“The finest one you’ve what?” queried the School-master, startled at the verb.
“The finest one I’ve ever seen,” replied the genial gentleman. “There were only ten performers, and really, in all my experience as an attendant at concerts, I never saw such a magnificent rendering of Beethoven as we had last night. I wish you could have been there. It was a sight for the gods.”
“I don’t believe,” said the Idiot, with a slight cough that may have been intended to conceal a laugh—and that may also have been the result of too many cigarettes—“I don’t believe it could have been any more interesting than a game of pool I heard at the club.”
“It appears to me,” said the Bibliomaniac to the School-master, “that the popping sounds we heard late last night in the Idiot’s room may have some connection with the present mode of speech these two gentlemen affect.”
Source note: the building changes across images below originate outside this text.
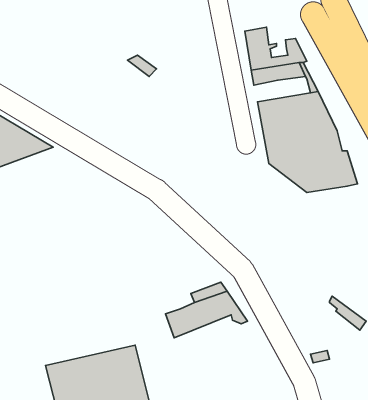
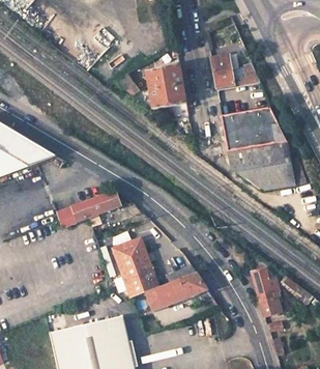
building: none -> [147,66,186,110]
building: none -> [56,191,119,228]
building: none -> [113,237,158,295]
building: none -> [251,267,281,316]

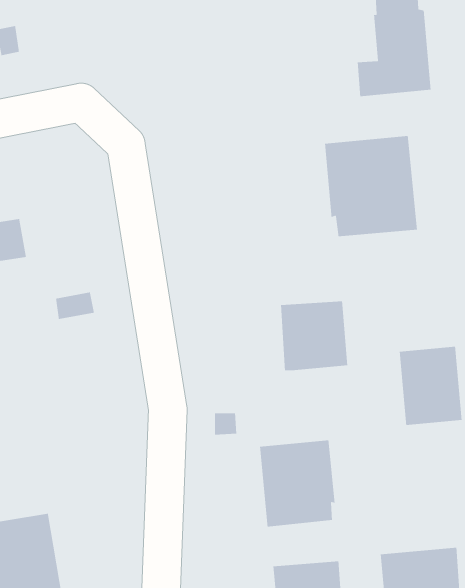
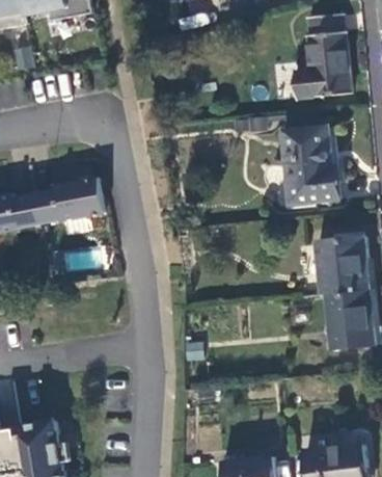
building: none -> [34,176,105,222]
building: [280,300,348,371] -> [316,240,367,294]
building: [259,440,335,528] -> none

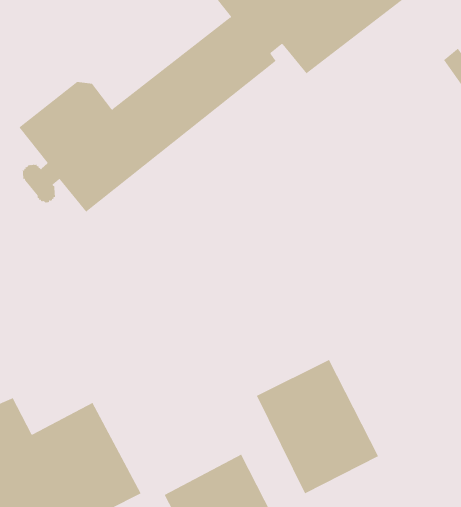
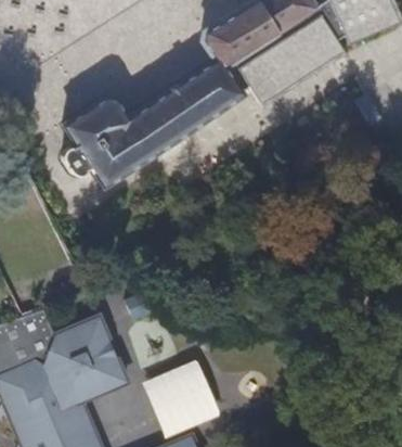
building: [256,359,379,494] -> none

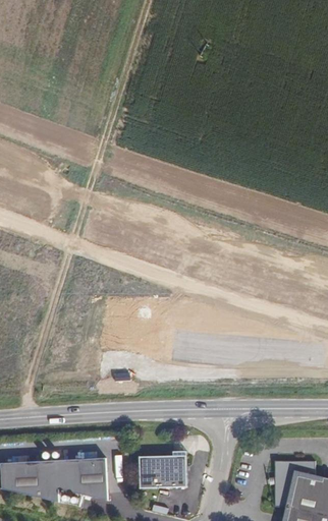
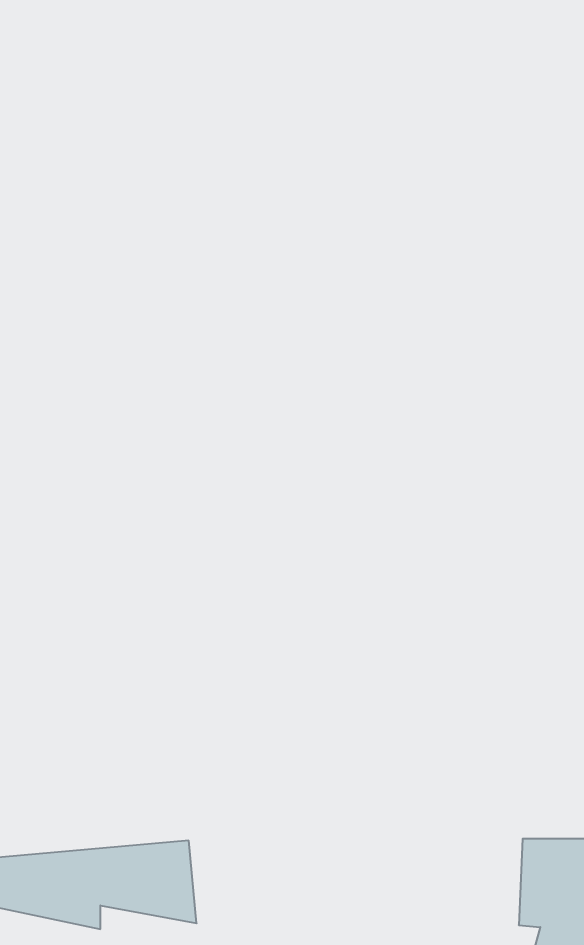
building: [139,454,184,486] -> none

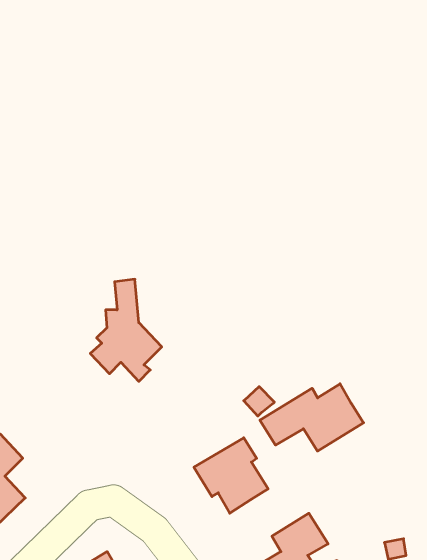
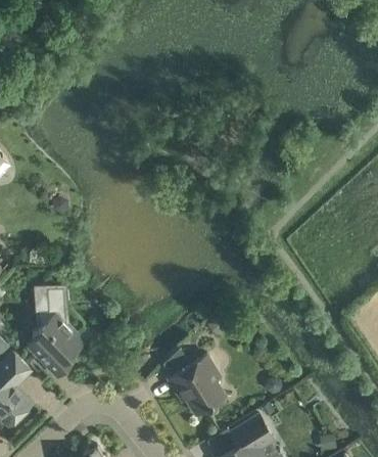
building: [90,279,162,381] -> [27,287,84,369]
building: [260,384,364,451] -> none

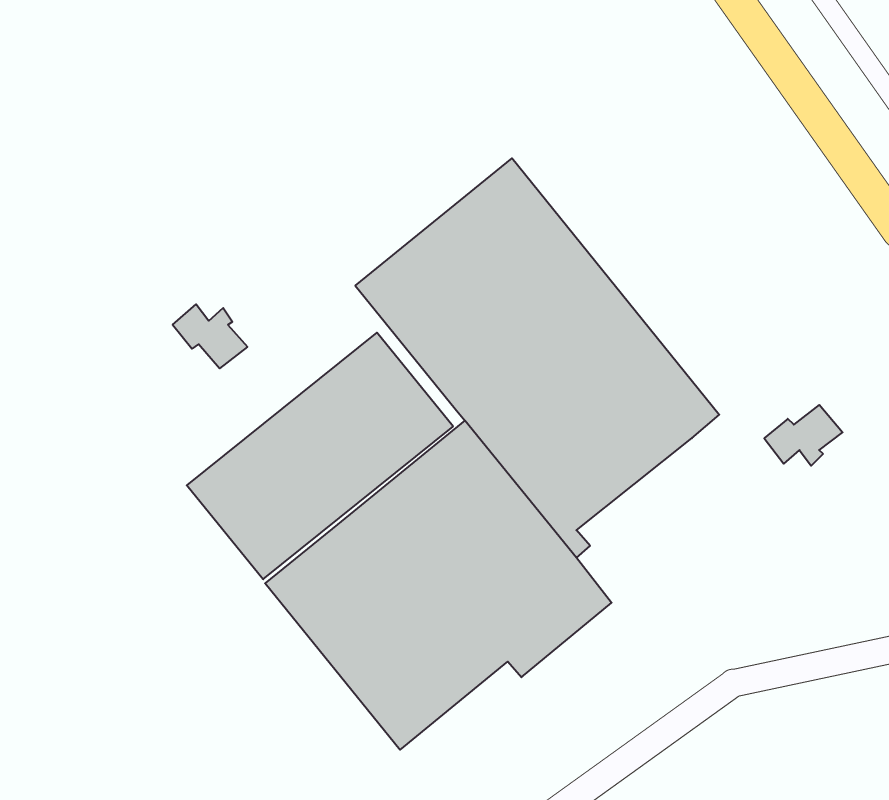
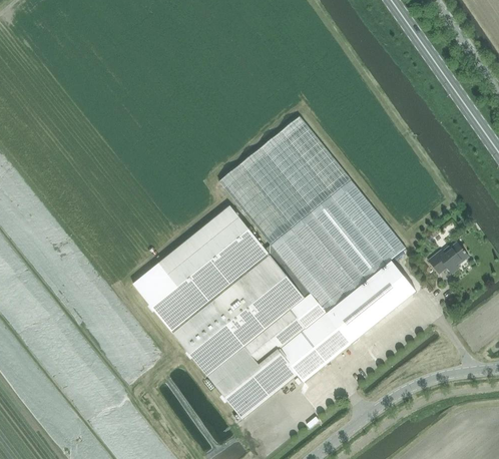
building: [173,304,247,368] -> none
building: none -> [332,260,417,345]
“Let’s hear them out,” returned the School-master, “and then we’ll take them into camp, as the Idiot would say.”
“I don’t know about that,” replied the genial gentleman. “I’ve seen a great many concerts, and I’ve heard a great many good games of pool, but the concert last night was simply a ravishing spectacle. We had a Cuban pianist there who played the orchestration of the first act of Parsifal with surprising agility. As far as I could see, he didn’t miss a note, though it was a little annoying to observe how he used the pedals.”
“Too forcibly, or how?” queried the Idiot.
“Not forcibly enough,” returned the Imbiber. “He tried to work them both with one foot. It was the only thing to mar an otherwise marvellous performance. The idea of a man trying to display Wagner with two hands and one foot is irritating to a musician with a trained eye.”
[Illustration: “‘WEREN’T YOUR EARS LONG ENOUGH?’”]
“I wish the Doctor would come down,” said Mrs. Smithers, anxiously.
“Yes,” put in the School-master; “there seems to be madness in our midst.”
“Well, what can you expect of a Cuban, anyhow?” queried the Idiot. “The Cuban, like the Spaniard or the Italian or the African, hasn’t the vigor which is necessary for the proper comprehension and rendering of Wagner’s music. He is by nature slow and indolent. If it were easier for a Spaniard to hop than to walk, he’d hop, and rest his other leg. I’ve known Italians whose diet was entirely confined to liquids, because they were too tired to masticate solids. It is the ease with which it can be absorbed that makes macaroni the favorite dish of the Italians, and the fondness of all Latin races for wines is entirely due, I think, to the fact that wine can be swallowed without chewing. This indolence affects also their language. The Italian and the Spaniard speak the language that comes easy—that is soft and dreamy; while the Germans and Russians, stronger, more energetic, indulge in a speech that even to us, who are people of an average amount of energy, is sometimes appalling in the severity of the strain it puts upon the tongue. So, while I do not wonder that your Cuban pianist showed woful defects in his use of the pedals, I do wonder that, even with his surprising agility, he had sufficient energy to manipulate the keys to the satisfaction of so competent a witness as yourself.”